Ich stehe hier mit den anderen an der Kapelle und denke an meine Nachbarin Yevgenia, die in Berlin lebt und in Kiew - wo sie auch jetzt ist. Seit November hatte ich sie nicht mehr gesehen. Weil sie sich um ihre Eltern kümmert, die nicht mehr fliehen können, war sie dortgeblieben. Ich höre Klänge aus dem Inneren der Kirche, mit Lautsprechern werden sie nach draußen zum Friedensgebet übertragen. Die Organistin musiziert ein russisches Volkslied, gespielt auf dem Bajan. Es ist ein besonderes Register, das genau so klingt wie ein osteuropäisches Knopfakkordeon.
Wie jeden Samstag sprechen wir hier an der Kapelle das Versöhnungsgebet von Coventry. Die sieben Bitten werden abwechselnd in drei Sprachen gelesen. Zuerst Ukrainisch. Dann Russisch, zuletzt Deutsch. Ergreifend für mich ist schon der Vorspruch von diesem jahrzehntealten Text: "Wir alle sind schuldig geworden. Und ermangeln des Ruhmes, den wir bei Gott haben sollten".

ERFASSTE ANGABEN:
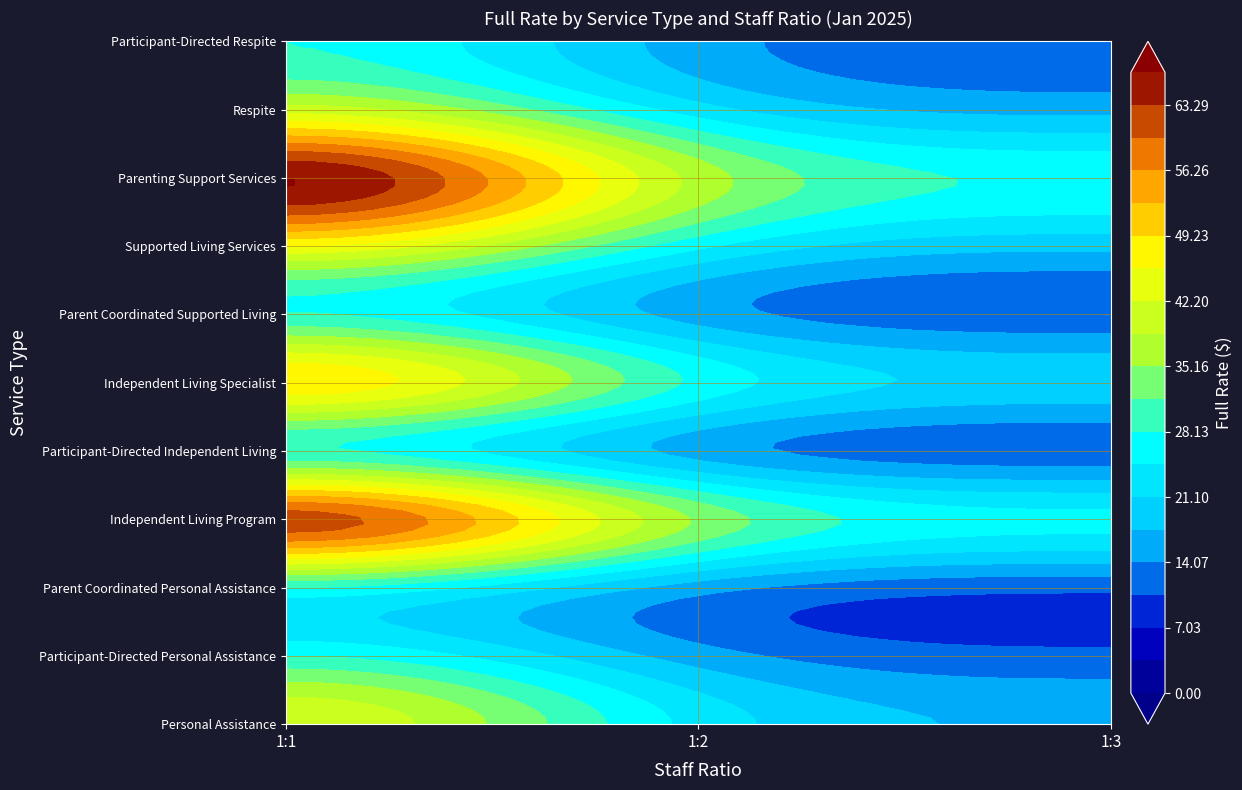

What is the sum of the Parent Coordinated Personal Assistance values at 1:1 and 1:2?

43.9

AUFGABENSTELLUNG: Wie lässt sich der Absatz im Textabschnitt, der mit „Wie jeden Samstag“ beginnt, als knappe Stichpunktliste wiedergeben, in der seine wichtigsten Fakten erhalten bleiben?

ANTWORT ZUR AUFGABE:
- Jeden Samstag wird an der Kapelle das Versöhnungsgebet von Coventry gesprochen.
- Die sieben Bitten werden abwechselnd in drei Sprachen gelesen: zuerst Ukrainisch, dann Russisch, zuletzt Deutsch.
- Schon der Vorspruch des jahrzehntealten Textes wird als ergreifend empfunden: „Wir alle sind schuldig geworden. Und ermangeln des Ruhmes, den wir bei Gott haben sollten“.